* **TEXT EXCERPT**:

___

The Film & TV Music of Debbie Wiseman – Tom’s Midnight Garden, Wolf Hall, Lesbian Vampire Killers, Father Brown, Arsène Lupin – Guildhall Chamber Orchestra at Milton Court

Debbie Wiseman
from:
Wilde
Tom’s Midnight Garden
Wolf Hall
The Truth About Love
Flood
Lesbian Vampire Killers
A Poet in New York
Father Brown
Haunted
The Whale
Arsène Lupin
New Water Music Suite – Jubilee Gigue

Guildhall Chamber Orchestra
Debbie Wiseman


Reviewed by: Brian Barford

Reviewed: 14 January, 2016
Venue: Milton Court Concert Hall, London

Debbie WisemanPhotograph: Michael LeckieDebbie Wiseman is a prolific composer for film and television and Classic FM’s Composer in Residence. She is an alumna of the Guildhall School where her composition teacher was Buxton Orr (1924-97), who wrote scores for several Boris Karloff horror films as well as Suddenly, Last Summer with Elizabeth Taylor and Katharine Hepburn. Wiseman dedicated this concert to Orr.

___

Data excerpts
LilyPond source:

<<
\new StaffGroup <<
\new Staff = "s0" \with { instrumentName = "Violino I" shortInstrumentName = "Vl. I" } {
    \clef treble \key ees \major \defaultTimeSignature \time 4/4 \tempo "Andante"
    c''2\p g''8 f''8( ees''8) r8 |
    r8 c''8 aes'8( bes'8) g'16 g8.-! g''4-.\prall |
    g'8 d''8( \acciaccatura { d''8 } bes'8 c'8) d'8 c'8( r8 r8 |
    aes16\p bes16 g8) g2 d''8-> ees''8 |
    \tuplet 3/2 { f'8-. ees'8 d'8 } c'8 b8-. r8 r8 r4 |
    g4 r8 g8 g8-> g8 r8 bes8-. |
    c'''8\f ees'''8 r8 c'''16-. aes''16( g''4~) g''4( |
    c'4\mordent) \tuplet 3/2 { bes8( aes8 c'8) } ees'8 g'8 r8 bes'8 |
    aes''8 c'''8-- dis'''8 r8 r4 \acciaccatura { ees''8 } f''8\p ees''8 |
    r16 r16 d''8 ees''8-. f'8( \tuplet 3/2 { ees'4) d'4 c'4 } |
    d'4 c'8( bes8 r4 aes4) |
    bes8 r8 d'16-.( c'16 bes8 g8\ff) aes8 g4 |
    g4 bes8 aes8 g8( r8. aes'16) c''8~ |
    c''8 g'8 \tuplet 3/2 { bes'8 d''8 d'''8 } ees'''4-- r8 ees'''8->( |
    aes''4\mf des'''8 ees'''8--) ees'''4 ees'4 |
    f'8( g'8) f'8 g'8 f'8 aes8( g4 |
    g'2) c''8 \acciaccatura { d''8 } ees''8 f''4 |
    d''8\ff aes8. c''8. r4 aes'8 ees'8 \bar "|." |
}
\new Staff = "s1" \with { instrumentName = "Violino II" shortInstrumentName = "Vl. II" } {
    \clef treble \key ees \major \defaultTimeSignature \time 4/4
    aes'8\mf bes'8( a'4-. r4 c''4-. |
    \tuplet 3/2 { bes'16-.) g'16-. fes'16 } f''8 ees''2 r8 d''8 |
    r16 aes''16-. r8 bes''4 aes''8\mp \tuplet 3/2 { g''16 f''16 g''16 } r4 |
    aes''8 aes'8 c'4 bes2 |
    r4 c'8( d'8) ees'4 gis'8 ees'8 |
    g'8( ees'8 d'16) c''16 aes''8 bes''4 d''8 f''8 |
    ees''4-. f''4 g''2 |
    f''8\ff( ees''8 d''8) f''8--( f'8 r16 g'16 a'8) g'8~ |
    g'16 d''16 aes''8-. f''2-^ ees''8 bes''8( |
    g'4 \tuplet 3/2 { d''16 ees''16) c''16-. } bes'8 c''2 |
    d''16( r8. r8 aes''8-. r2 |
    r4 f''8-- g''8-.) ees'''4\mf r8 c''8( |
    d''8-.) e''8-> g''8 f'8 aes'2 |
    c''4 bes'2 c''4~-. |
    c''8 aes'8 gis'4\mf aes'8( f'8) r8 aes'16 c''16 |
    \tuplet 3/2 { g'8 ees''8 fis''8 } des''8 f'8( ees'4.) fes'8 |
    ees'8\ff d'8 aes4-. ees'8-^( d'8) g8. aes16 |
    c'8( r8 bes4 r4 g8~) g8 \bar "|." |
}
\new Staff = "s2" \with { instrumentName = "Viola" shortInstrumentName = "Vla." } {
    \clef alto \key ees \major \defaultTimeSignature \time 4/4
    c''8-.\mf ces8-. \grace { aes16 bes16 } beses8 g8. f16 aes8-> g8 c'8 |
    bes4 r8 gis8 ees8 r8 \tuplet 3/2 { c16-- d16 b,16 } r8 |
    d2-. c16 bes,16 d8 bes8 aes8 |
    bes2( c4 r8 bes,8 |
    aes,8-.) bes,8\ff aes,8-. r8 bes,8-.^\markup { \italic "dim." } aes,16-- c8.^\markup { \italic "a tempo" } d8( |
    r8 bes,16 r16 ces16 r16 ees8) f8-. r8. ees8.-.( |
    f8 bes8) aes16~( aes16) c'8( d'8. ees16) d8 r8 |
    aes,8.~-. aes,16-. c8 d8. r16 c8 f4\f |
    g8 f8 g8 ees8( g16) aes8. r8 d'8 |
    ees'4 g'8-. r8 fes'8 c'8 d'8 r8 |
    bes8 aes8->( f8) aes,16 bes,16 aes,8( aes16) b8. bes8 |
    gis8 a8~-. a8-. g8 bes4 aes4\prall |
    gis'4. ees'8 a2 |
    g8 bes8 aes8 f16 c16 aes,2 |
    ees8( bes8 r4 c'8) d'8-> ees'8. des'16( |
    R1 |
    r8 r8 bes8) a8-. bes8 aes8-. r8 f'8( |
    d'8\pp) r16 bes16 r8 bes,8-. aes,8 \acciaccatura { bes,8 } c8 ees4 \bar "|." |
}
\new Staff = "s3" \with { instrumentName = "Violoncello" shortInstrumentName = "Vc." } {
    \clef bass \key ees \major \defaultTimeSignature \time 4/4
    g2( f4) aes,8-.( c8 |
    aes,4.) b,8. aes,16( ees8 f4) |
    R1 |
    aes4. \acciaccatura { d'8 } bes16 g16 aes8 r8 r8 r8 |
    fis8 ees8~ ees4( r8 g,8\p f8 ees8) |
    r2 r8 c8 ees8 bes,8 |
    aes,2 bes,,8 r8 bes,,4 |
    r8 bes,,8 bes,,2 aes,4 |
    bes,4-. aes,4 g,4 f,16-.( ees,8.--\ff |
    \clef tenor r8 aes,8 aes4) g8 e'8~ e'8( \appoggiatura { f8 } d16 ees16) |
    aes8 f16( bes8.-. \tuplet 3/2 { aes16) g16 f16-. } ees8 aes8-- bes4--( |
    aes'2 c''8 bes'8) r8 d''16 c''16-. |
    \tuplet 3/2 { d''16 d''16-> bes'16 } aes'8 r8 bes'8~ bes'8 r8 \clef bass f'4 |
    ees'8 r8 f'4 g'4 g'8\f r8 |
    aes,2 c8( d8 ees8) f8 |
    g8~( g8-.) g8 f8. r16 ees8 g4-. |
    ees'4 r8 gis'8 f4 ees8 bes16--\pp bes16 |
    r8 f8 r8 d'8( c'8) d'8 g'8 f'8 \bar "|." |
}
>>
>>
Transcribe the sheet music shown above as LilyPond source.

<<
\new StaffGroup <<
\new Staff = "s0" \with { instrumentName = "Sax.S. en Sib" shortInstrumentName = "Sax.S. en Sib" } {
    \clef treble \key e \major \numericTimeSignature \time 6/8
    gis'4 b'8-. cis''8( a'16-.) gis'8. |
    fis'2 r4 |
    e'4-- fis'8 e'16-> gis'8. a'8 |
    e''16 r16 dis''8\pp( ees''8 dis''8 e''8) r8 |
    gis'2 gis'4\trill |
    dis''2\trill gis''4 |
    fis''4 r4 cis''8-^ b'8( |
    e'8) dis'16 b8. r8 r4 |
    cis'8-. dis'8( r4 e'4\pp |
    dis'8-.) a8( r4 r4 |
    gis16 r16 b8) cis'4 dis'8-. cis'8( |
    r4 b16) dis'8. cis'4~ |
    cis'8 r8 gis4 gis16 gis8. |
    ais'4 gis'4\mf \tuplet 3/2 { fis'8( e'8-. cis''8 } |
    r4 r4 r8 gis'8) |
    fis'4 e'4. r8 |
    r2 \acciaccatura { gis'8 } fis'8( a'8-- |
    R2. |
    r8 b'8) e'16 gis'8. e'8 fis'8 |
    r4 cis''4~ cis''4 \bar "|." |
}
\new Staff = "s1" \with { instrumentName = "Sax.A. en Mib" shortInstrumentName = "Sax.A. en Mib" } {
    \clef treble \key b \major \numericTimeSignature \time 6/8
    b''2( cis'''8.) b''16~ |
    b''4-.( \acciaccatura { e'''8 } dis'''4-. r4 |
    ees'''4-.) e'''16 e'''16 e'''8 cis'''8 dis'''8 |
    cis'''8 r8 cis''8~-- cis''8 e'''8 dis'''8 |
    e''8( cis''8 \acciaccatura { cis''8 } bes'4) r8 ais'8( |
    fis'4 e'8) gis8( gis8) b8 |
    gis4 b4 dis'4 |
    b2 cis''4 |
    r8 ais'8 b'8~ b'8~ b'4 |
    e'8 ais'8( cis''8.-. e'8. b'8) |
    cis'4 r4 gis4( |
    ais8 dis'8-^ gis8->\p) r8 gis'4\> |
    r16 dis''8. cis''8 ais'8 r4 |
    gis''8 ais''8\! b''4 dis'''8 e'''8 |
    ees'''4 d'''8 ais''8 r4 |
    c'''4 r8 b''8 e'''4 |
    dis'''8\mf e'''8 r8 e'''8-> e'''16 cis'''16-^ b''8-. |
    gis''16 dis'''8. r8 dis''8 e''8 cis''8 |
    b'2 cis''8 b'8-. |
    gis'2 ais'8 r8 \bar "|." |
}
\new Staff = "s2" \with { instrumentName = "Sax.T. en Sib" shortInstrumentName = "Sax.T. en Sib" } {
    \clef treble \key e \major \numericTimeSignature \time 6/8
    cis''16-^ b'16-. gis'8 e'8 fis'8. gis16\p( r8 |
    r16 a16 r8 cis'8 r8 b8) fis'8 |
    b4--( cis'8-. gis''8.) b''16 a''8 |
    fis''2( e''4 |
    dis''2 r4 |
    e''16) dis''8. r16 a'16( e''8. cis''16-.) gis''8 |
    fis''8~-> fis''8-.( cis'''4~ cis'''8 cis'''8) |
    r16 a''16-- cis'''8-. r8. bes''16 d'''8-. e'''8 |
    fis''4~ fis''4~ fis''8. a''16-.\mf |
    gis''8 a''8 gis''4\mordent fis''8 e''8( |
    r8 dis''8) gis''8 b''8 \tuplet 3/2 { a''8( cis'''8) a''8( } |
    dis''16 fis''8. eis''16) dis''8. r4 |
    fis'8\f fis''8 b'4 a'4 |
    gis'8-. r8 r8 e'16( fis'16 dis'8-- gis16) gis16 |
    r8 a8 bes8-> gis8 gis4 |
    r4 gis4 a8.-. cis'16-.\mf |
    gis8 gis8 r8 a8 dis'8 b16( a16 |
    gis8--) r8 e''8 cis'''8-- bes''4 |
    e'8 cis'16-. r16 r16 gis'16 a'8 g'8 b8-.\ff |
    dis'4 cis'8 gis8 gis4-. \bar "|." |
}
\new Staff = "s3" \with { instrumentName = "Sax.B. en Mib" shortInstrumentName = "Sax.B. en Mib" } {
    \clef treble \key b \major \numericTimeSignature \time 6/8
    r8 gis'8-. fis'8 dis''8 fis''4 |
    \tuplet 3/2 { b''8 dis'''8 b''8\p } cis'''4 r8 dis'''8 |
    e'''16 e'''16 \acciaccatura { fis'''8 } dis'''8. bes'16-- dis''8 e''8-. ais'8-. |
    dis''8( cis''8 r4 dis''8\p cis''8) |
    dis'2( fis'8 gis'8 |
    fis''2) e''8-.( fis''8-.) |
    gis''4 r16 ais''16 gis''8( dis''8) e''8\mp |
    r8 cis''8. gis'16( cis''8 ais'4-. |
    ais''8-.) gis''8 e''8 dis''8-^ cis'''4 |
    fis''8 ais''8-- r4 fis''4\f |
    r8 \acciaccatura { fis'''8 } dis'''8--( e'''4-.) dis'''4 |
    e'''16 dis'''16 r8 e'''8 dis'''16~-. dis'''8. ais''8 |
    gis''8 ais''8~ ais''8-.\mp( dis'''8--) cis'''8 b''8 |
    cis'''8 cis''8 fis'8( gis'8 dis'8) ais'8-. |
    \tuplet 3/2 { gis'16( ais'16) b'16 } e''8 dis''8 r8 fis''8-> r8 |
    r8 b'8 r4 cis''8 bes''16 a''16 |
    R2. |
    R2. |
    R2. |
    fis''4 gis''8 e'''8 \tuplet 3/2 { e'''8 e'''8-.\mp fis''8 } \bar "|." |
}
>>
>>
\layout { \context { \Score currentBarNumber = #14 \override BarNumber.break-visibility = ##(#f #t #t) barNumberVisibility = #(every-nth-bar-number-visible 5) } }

___

* **EXERCISE**: Reproduce the entire Debbie Wiseman concert review, word for word.

* **RESPONSE TO THE EXERCISE**:
The Film & TV Music of Debbie Wiseman – Tom’s Midnight Garden, Wolf Hall, Lesbian Vampire Killers, Father Brown, Arsène Lupin – Guildhall Chamber Orchestra at Milton Court

Debbie Wiseman
from:
Wilde
Tom’s Midnight Garden
Wolf Hall
The Truth About Love
Flood
Lesbian Vampire Killers
A Poet in New York
Father Brown
Haunted
The Whale
Arsène Lupin
New Water Music Suite – Jubilee Gigue

Guildhall Chamber Orchestra
Debbie Wiseman


Reviewed by: Brian Barford

Reviewed: 14 January, 2016
Venue: Milton Court Concert Hall, London

Debbie WisemanPhotograph: Michael LeckieDebbie Wiseman is a prolific composer for film and television and Classic FM’s Composer in Residence. She is an alumna of the Guildhall School where her composition teacher was Buxton Orr (1924-97), who wrote scores for several Boris Karloff horror films as well as Suddenly, Last Summer with Elizabeth Taylor and Katharine Hepburn. Wiseman dedicated this concert to Orr.